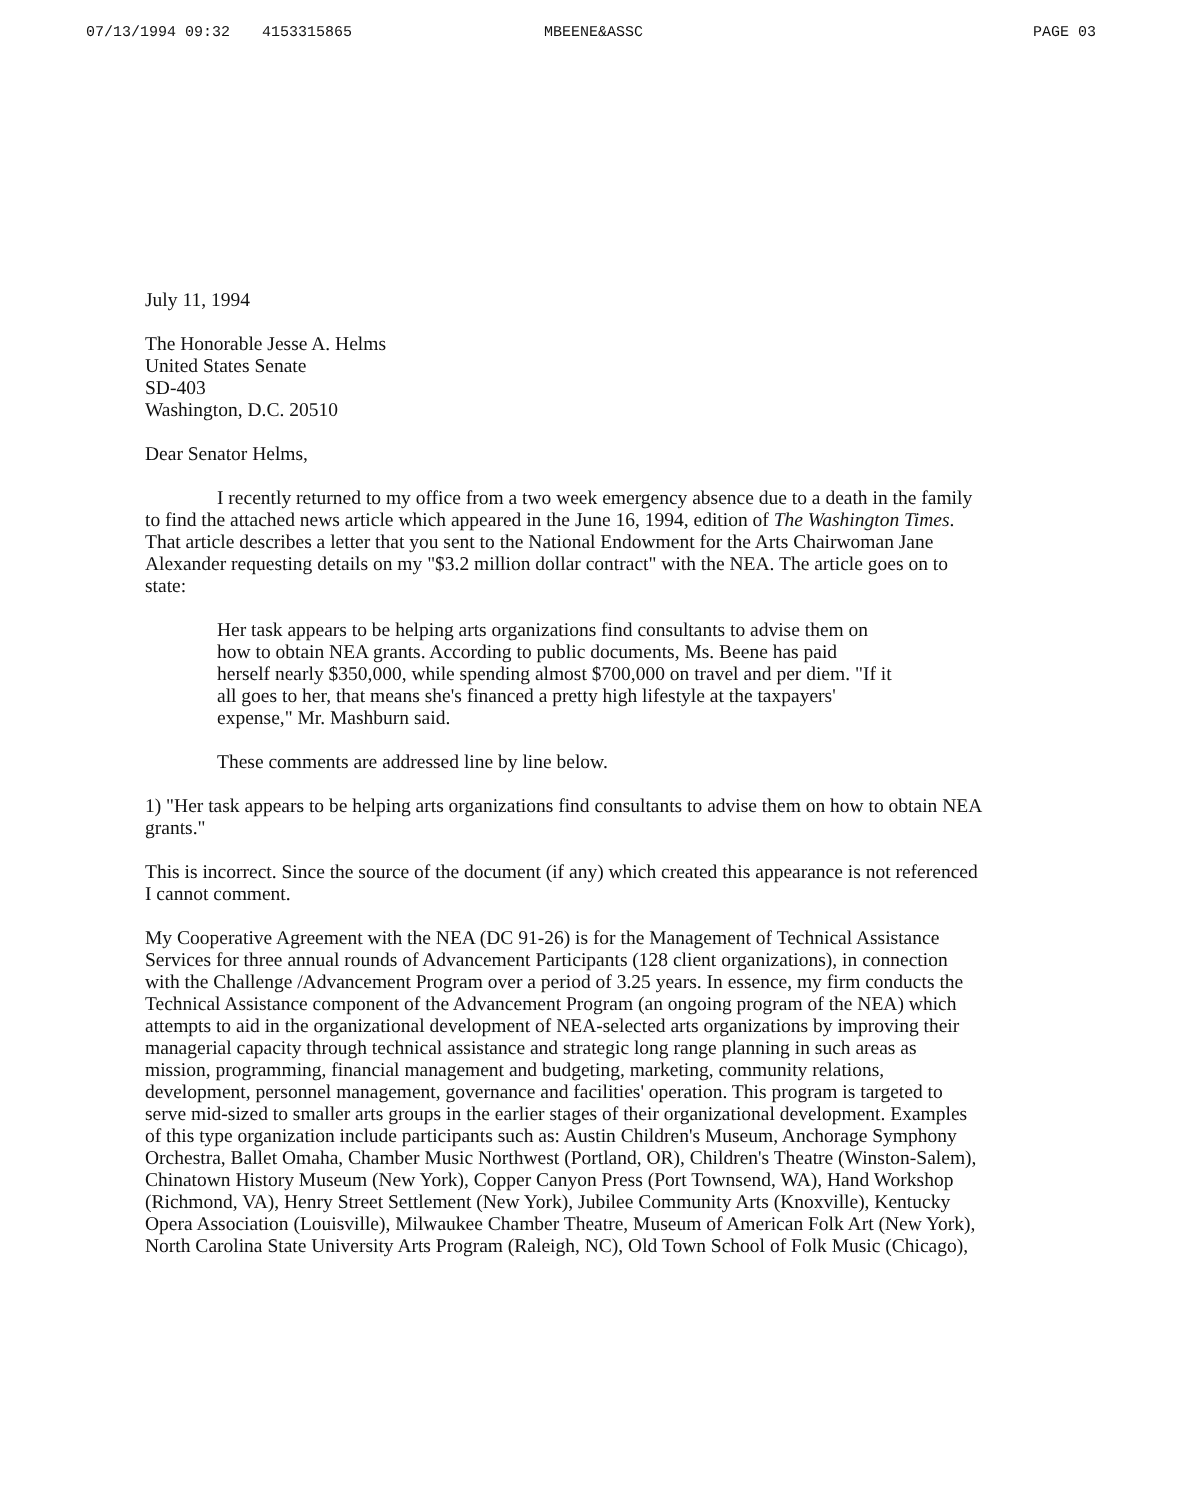07/13/1994 09:32 4153315865 MBEENE&ASSC PAGE 03
July 11, 1994
The Honorable Jesse A. Helms
United States Senate
SD-403
Washington, D.C. 20510
Dear Senator Helms,
I recently returned to my office from a two week emergency absence due to a death in the family to find the attached news article which appeared in the June 16, 1994, edition of The Washington Times. That article describes a letter that you sent to the National Endowment for the Arts Chairwoman Jane Alexander requesting details on my "$3.2 million dollar contract" with the NEA. The article goes on to state:
Her task appears to be helping arts organizations find consultants to advise them on how to obtain NEA grants. According to public documents, Ms. Beene has paid herself nearly $350,000, while spending almost $700,000 on travel and per diem. "If it all goes to her, that means she's financed a pretty high lifestyle at the taxpayers' expense," Mr. Mashburn said.
These comments are addressed line by line below.
1) "Her task appears to be helping arts organizations find consultants to advise them on how to obtain NEA grants."
This is incorrect. Since the source of the document (if any) which created this appearance is not referenced I cannot comment.
My Cooperative Agreement with the NEA (DC 91-26) is for the Management of Technical Assistance Services for three annual rounds of Advancement Participants (128 client organizations), in connection with the Challenge /Advancement Program over a period of 3.25 years. In essence, my firm conducts the Technical Assistance component of the Advancement Program (an ongoing program of the NEA) which attempts to aid in the organizational development of NEA-selected arts organizations by improving their managerial capacity through technical assistance and strategic long range planning in such areas as mission, programming, financial management and budgeting, marketing, community relations, development, personnel management, governance and facilities' operation. This program is targeted to serve mid-sized to smaller arts groups in the earlier stages of their organizational development. Examples of this type organization include participants such as: Austin Children's Museum, Anchorage Symphony Orchestra, Ballet Omaha, Chamber Music Northwest (Portland, OR), Children's Theatre (Winston-Salem), Chinatown History Museum (New York), Copper Canyon Press (Port Townsend, WA), Hand Workshop (Richmond, VA), Henry Street Settlement (New York), Jubilee Community Arts (Knoxville), Kentucky Opera Association (Louisville), Milwaukee Chamber Theatre, Museum of American Folk Art (New York), North Carolina State University Arts Program (Raleigh, NC), Old Town School of Folk Music (Chicago),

Exercise description:
Copy the lines exactly as they appear from the opening of the entries above through the line with "This is incorrect.", excluding all pictures.

Expected answer:
07/13/1994 09:32 4153315865 MBEENE&ASSC PAGE 03
July 11, 1994
The Honorable Jesse A. Helms
United States Senate
SD-403
Washington, D.C. 20510
Dear Senator Helms,
I recently returned to my office from a two week emergency absence due to a death in the family to find the attached news article which appeared in the June 16, 1994, edition of The Washington Times. That article describes a letter that you sent to the National Endowment for the Arts Chairwoman Jane Alexander requesting details on my "$3.2 million dollar contract" with the NEA. The article goes on to state:
Her task appears to be helping arts organizations find consultants to advise them on how to obtain NEA grants. According to public documents, Ms. Beene has paid herself nearly $350,000, while spending almost $700,000 on travel and per diem. "If it all goes to her, that means she's financed a pretty high lifestyle at the taxpayers' expense," Mr. Mashburn said.
These comments are addressed line by line below.
1) "Her task appears to be helping arts organizations find consultants to advise them on how to obtain NEA grants."
This is incorrect. Since the source of the document (if any) which created this appearance is not referenced I cannot comment.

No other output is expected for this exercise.